| What you need to do |
- 1) Answer these questions from the review of Creepy.
(a) Who persuades Takakura to look into the family's disappearance?
(b) How long ago did the family disappear?
(c) What does the review call the very first hint of creepiness in the film?
- 2) According to the review of Creepy, why is it a mistake for Takakura to see killers as he does? Answer in one to three sentences.
- 3) Continue the review of the film Creepy from its last sentence.

| Passage for review |
◆ ◆ ◆ ◆ ◆ ◆ ◆

Takakura isn’t at home much to notice, though, because his attention has been seized by an old mystery. A colleague at the university is fascinated not only by cold cases, but by Takakura’s past career as a detective. He persuades him to start looking into the disappearance of a family six years previously. With the help of a young detective still on the force, Takakura finds himself drawn deep into the case – and more and more disturbed by the ideas he’s having that his new, creepy neighbour Nishino is connected to it.

Creepy unfolds slowly and deliberately, the gradual reveal of the detective’s own neuroses growing and developing alog with the price he pays for following the case to its grim conclusion. The perfect psychopath that Takakura wants to find and study represents a monstrous other, an undifferentiated, generalised evil. Seeing killers this way is Takakura’s mistake. He should be looking at the peculiarities of each case, he should be learning from the individuality of the situation his wife is finding herself in. The contrast between the Takakuras’ experiences and the consequent dissolution of their security and peace of mind is at the centre of the film, as it should be.

It’s befitting, of course, that Creepy tries to be as unsettling as possible. Ordinary things are presented with a cast of otherness, like the wind disturbing the Nishino’s garden. The slightly odd, elevated camera angles help with the sense of disturbance, too, as do the lighting choices – there’s a great interrogation scene that starts out in natural daylight, and as the story being told gets more disturbing, so the lighting gets sicklier, as if a storm was coming on, and the room gets darker and darker, little by little, until you’re struggling to see what’s happening. It’s a good-looking, understated film.

Creepy is being positioned as the latest entry in the Japanese horror genre, and audiences will recognise the aesthetic of restrained domestic terror that it shares with, for example, the films of Hideo Nakata, including Ringu (1998) and Dark Water (2002) and Takashi Shimizu, for instance Ju-On: The Grudge (2002) and Marebito (2004). The aesthetic is one of contrast, building a film like a house with a pleasant exterior concealing strange, hidden spaces. The streets of suburban Tokyo are familiar to us from these kinds of films, and they have a very particular air of normality. These sunlit exterior worlds are calm and leafy, if dreary. Homes present their public spaces – their living rooms, their gardens – in neat, ordered beiges and browns. There are hints that something is wrong – the very first hint of creepiness in Creepy is the odd wind that always stirs the garden of the Nishino home, a quirk of the street layout that suggests a disturbance in the natural order. But overall, these exterior spaces are minimalist but comfortable, Ceremony and attention to detail colour even the most ordinary of days.

◆ ◆ ◆ ◆ ◆ ◆ ◆

| The data |
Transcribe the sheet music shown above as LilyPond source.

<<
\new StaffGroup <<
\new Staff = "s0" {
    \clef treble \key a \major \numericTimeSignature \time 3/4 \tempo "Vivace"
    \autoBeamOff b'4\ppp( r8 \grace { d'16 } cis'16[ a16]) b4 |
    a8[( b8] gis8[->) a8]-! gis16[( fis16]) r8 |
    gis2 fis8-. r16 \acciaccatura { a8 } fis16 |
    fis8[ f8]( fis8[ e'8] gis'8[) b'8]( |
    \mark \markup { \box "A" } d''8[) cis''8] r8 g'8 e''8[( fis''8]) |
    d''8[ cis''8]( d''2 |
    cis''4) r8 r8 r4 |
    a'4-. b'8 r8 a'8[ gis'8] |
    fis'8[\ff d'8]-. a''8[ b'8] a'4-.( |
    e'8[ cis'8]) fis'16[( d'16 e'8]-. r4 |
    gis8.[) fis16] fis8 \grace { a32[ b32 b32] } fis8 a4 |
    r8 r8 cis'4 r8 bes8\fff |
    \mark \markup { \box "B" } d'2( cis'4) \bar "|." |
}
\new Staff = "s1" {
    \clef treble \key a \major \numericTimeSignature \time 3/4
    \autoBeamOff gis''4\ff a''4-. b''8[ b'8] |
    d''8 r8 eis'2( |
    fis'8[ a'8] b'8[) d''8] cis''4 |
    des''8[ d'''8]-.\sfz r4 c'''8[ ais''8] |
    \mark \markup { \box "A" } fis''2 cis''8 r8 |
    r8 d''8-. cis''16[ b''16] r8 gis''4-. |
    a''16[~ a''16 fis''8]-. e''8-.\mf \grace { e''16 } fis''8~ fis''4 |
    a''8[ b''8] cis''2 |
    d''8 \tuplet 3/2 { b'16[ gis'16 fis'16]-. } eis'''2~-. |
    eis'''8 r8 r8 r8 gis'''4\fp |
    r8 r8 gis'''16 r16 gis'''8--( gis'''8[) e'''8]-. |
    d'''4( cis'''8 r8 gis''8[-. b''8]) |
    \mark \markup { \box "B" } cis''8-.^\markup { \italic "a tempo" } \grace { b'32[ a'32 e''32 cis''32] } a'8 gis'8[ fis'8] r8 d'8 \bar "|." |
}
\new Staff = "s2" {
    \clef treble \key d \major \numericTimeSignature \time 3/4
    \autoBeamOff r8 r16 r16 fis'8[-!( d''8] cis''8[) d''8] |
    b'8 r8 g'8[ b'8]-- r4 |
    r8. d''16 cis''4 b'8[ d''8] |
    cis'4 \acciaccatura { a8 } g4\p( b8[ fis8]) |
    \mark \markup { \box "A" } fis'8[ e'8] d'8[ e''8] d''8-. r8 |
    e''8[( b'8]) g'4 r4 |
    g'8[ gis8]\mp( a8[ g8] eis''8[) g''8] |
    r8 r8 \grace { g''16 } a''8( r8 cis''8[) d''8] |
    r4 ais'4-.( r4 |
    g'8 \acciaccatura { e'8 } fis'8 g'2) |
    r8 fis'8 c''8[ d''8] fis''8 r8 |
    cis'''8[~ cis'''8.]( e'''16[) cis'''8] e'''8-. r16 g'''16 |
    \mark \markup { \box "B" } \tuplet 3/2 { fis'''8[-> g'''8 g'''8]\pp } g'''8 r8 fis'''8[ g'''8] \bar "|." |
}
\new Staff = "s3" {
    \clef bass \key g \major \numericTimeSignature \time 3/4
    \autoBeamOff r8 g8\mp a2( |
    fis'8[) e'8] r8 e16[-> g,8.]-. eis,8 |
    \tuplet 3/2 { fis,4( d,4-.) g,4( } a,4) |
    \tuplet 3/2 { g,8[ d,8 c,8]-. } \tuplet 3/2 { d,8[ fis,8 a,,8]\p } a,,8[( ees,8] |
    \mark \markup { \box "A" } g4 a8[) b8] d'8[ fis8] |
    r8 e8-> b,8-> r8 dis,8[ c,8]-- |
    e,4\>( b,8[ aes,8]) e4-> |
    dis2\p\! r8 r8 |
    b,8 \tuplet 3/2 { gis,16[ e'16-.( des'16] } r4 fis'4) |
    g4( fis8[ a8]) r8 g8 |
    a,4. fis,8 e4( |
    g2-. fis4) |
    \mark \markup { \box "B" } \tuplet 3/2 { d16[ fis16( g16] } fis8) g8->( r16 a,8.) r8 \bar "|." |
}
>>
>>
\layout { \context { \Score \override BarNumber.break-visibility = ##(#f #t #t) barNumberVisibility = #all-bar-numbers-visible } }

◆ ◆ ◆ ◆ ◆ ◆ ◆

| Per-task answers |
- 1)
(a) A colleague at the university.
(b) Six years previously.
(c) The odd wind that always stirs the garden of the Nishino home.

- 2) Takakura sees killers as a monstrous other, an undifferentiated and generalized evil. The review says he should instead be looking at the peculiarities of each case and learning from the individuality of the situation his wife is in.

- 3)
However, behind the exteriors, inside the suburban houses, lie the private interior spaces, and these are where horror lurks. The television screens of Ringu or the computer monitors of Kurosawa’s own Pulse (2001), the basement rooms hidden behind secret doors. Horror is not confined to these spaces, it extends its influence beyond their confines and infects the exteriors too. Nishino can leave his house and interact with the outside world, and can present a seemingly normal face to it, at least most of the time. It’s only when the curious detective ventures too far into the dark interior of the spaces the film constructs that the monsters show their true selves.

One of the most obvious J-horror comparisons to make with Creepy is with Takashi Miike’s classic 1999 chiller, Audition. Audition starts out like a romantic drama, with slightly weird undertones, and only gradually shades into real horror; Creepy shares the same gradual descent into the terrifying basement of the house it builds. The comparison is invited: visuals of young women holding up large syringes bring the famous poster for Audition straight to mind.

Creepiness a matter of instinct, and instinct is not a straightforward thing. Takakura’s detective’s instincts tell him how to catch a killer, but not what to do when the killer exerts an unnatural influence over the instincts of his victims. The tension at the heart of Creepy asks us to consider not only whether we should act on our instincts, but whether we should trust them in the first place.